Through a critical and visionary approach, which overcomes the boundaries between the diverse categories of artistic, social and philosophical thought, they reread the present to offer ever-new points of view.
BLACKOUT confirms Allora & Calzadilla's vocation for reflection on events and circumstances associated with historical-political reality; in this exhibition, the issue that almost inevitably comes to the fore is that of energy in relation to capitalism, power and the specific political situation of Puerto Rico, where the artists live and work. The exhibition sheds light on the forces playing a role in the islands geopolitics, an unincorporated territory" of the United States, currently burdened by uncontrolled public debt and a serious energy crisis, which have revealed the legacy of US colonialism and its complicity with global financial capitalism.

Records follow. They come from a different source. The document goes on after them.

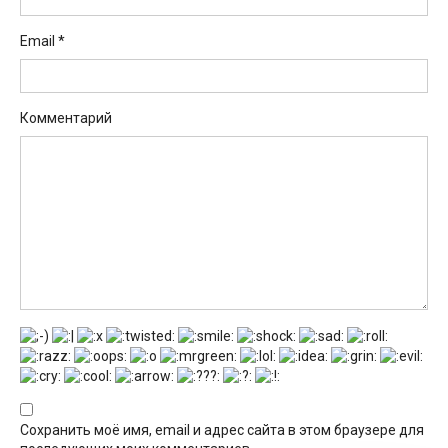
Email
*
Комментарий
Сохранить моё имя, email и адрес сайта в этом браузере для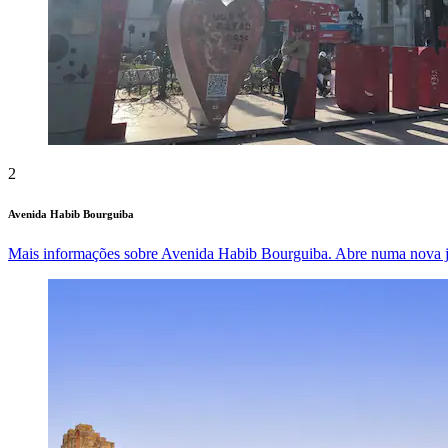
2
Avenida Habib Bourguiba
Mais informações sobre Avenida Habib Bourguiba. Abre numa nova j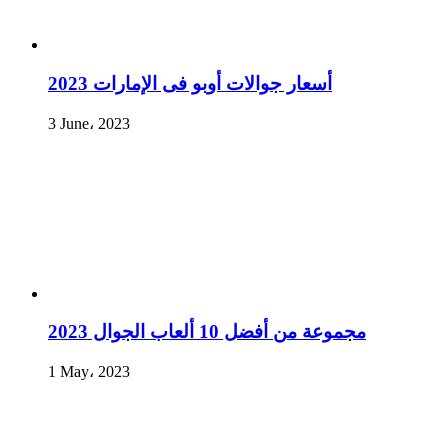
أسعار جوالات أوبو فى الإمارات 2023
3 June، 2023
مجموعة من أفضل 10 ألعاب الجوال 2023
1 May، 2023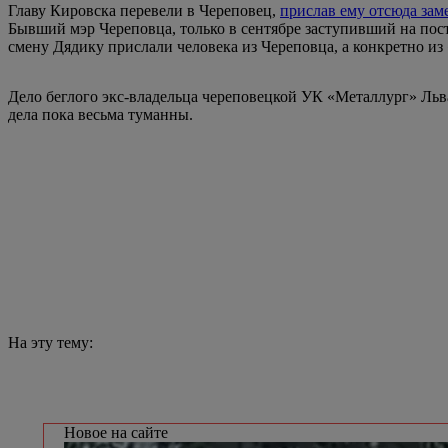
Главу Кировска перевели в Череповец,
прислав ему отсюда зам
Бывший мэр Череповца, только в сентябре заступивший на пост 
смену Дядику прислали человека из Череповца, а конкретно из
Дело беглого экс-владельца череповецкой УК «Металлург» Ль
дела пока весьма туманны.
На эту тему:
Новое на сайте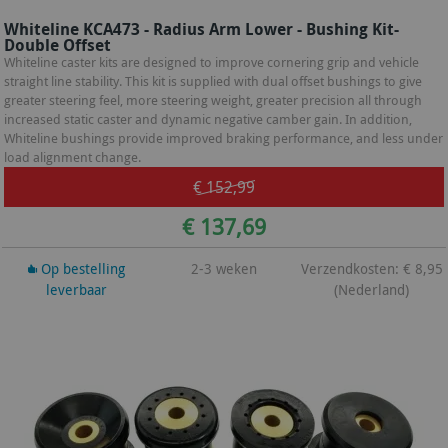
Whiteline KCA473 - Radius Arm Lower - Bushing Kit-
Double Offset
Whiteline caster kits are designed to improve cornering grip and vehicle
straight line stability. This kit is supplied with dual offset bushings to give
greater steering feel, more steering weight, greater precision all through
increased static caster and dynamic negative camber gain. In addition,
Whiteline bushings provide improved braking performance, and less under
load alignment change.
€ 152,99
€ 137,69
Op bestelling
2-3 weken
Verzendkosten: € 8,95
leverbaar
(Nederland)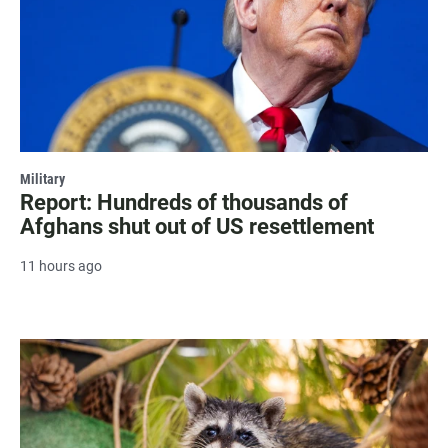
Military
Report: Hundreds of thousands of
Afghans shut out of US resettlement
11 hours ago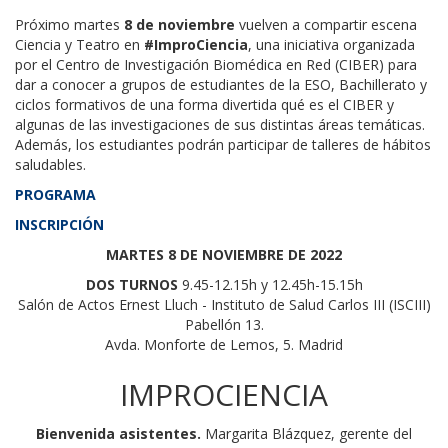
Próximo martes
8
de noviembre
vuelven a compartir escena
Ciencia y Teatro en
#ImproCiencia
, una iniciativa organizada
por el Centro de Investigación Biomédica en Red (CIBER) para
dar a conocer a grupos de estudiantes de la ESO, Bachillerato y
ciclos formativos de una forma divertida qué es el CIBER y
algunas de las investigaciones de sus distintas áreas temáticas.
Además, los estudiantes podrán participar de talleres de hábitos
saludables.
PROGRAMA
INSCRIPCIÓN
MARTES 8 DE NOVIEMBRE DE 2022
DOS TURNOS
9.45-12.15h y 12.45h-15.15h
Salón de Actos Ernest Lluch - Instituto de Salud Carlos III (ISCIII)
Pabellón 13.
Avda. Monforte de Lemos, 5. Madrid
IMPROCIENCIA
Bienvenida asistentes.
Margarita Blázquez, gerente del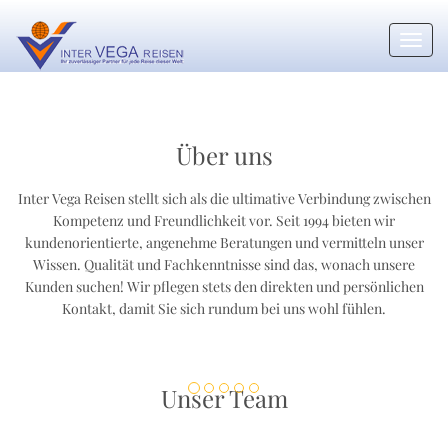
Toggl
navig
Über uns
Inter Vega
Reisen stellt sich als die ultimative Verbindung zwischen
Kompetenz und Freundlichkeit vor. Seit 1994 bieten wir
kundenorientierte, angenehme Beratungen und vermitteln unser
Wissen. Qualität und Fachkenntnisse sind das, wonach unsere
Kunden suchen! Wir pflegen stets den direkten und persönlichen
Kontakt, damit Sie sich rundum bei uns wohl fühlen.
Unser Team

Allora & Calzadilla are among the most thoughtful, progressive and innovative artists working in contemporary art today. They have exhibited their provocative sculptures, videos, installations, and performance works in solo and group exhibitions internationally. Some of their personal exhibitions where hosted by the most important museums in the world such as the Museum of Modern Art of New York and the Stedeliijk Museum in Amsterdam and they have taken part in the major international festivals, such as Documenta 13 in Kassel, the Venice Biennale, the Whitney Biennial in New York, as well as those in Gwangju, Sydney, Sao Paulo, Sharjah, Istanbul and Lion. In 2011, the duo was selected as the American representative at the Venice Biennale.